• [Arbeitsauftrag 1]: Nennen Sie alle Themen, die im Übungstext in der Frage nach der Koalition als mögliche Stolpersteine aufgezählt werden.

##### Übungstext

Nein, die Männerabteilung arbeitet an handfesten und greifbaren Materien wie auch der Gewaltprävention.

Für den Papa-Monat, bei dem Sie federführend sind, soll bis September eine interministerielle Arbeitsgruppe ein Modell ausarbeiten. Kann das gelingen, obwohl die ÖVP einen Papa-Monat ablehnt?

Da bewegt sich wenig. Die bisherige Bereitschaft des Regierungspartners dazu ist wirklich bescheiden. Aber ich sehe zögerliche erste Schritte.

Wie sieht es mit der Koalition nach dem Neustart aus? Stimmt die Chemie oder liegen mit Themen wie Homo-Ehe, Familiensteuersplitting und Papa-Monat die nächsten Stolpersteine im Weg?

Es haben sich mit dem Neustart die inhaltlichen Differenzen nicht aufgelöst. Das kann man auch als Stolpersteine sehen. Aber es ist zumindest die Bereitschaft der ÖVP größer geworden, konstruktiver zusammenzuarbeiten. Die Linie, dass über das Regierungsprogramm Hinausgehendes nicht geredet wird, ist aufgelöst. Alleine damit ist es schon leichter geworden, Ergebnisse zu erzielen. Auch zwischen Wirtschaftsminister Martin Bartenstein und mir hat sich die Atmosphäre verbessert. Ich hoffe, das dauert an. Ich werde meinen Beitrag leisten.

##########
##### Datenauflistung

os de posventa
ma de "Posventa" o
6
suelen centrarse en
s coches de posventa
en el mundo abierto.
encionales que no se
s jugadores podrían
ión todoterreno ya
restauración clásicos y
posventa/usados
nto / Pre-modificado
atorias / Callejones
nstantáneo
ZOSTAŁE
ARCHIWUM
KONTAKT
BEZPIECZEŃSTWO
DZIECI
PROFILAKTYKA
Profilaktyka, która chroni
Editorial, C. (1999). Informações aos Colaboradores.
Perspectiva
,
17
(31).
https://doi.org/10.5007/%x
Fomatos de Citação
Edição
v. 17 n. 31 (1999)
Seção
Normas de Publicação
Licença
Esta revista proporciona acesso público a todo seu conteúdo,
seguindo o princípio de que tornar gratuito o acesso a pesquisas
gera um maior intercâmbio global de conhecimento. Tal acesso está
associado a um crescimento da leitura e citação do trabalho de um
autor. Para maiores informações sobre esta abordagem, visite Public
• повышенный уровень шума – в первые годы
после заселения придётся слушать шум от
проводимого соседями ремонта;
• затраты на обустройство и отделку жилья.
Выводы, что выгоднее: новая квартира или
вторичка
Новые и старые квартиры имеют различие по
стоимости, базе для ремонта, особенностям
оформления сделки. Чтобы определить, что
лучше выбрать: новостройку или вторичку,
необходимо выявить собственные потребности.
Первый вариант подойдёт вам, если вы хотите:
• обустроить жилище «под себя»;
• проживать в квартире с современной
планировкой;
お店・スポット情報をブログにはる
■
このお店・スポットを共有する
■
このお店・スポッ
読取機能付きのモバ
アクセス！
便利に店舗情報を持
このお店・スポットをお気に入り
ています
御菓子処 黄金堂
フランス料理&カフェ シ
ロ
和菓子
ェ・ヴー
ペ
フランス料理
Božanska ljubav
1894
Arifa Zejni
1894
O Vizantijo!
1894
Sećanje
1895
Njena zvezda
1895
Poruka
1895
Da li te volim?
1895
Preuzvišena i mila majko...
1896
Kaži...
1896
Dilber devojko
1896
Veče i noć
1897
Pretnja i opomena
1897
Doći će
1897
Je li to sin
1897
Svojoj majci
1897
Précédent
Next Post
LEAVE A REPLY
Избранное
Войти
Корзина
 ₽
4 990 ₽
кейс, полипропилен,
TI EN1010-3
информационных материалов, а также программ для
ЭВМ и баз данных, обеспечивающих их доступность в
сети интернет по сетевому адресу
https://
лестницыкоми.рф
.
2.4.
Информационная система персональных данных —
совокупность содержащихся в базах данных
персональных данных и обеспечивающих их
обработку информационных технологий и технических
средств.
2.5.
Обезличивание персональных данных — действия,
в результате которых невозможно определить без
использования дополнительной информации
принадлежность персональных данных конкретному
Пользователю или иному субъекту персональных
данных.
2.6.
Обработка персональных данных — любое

##########

• [Arbeitsauftrag 2]: Schreiben Sie die Zeilen der Auflistung ab, und zwar vom Anfang der Auflistung bis einschließlich der Zeile mit „Profilaktyka, która chroni“.

• [Ergebnis 1]: Homo-Ehe, Familiensteuersplitting, Papa-Monat

• [Ergebnis 2]:
os de posventa
ma de "Posventa" o
6
suelen centrarse en
s coches de posventa
en el mundo abierto.
encionales que no se
s jugadores podrían
ión todoterreno ya
restauración clásicos y
posventa/usados
nto / Pre-modificado
atorias / Callejones
nstantáneo
ZOSTAŁE
ARCHIWUM
KONTAKT
BEZPIECZEŃSTWO
DZIECI
PROFILAKTYKA
Profilaktyka, która chroni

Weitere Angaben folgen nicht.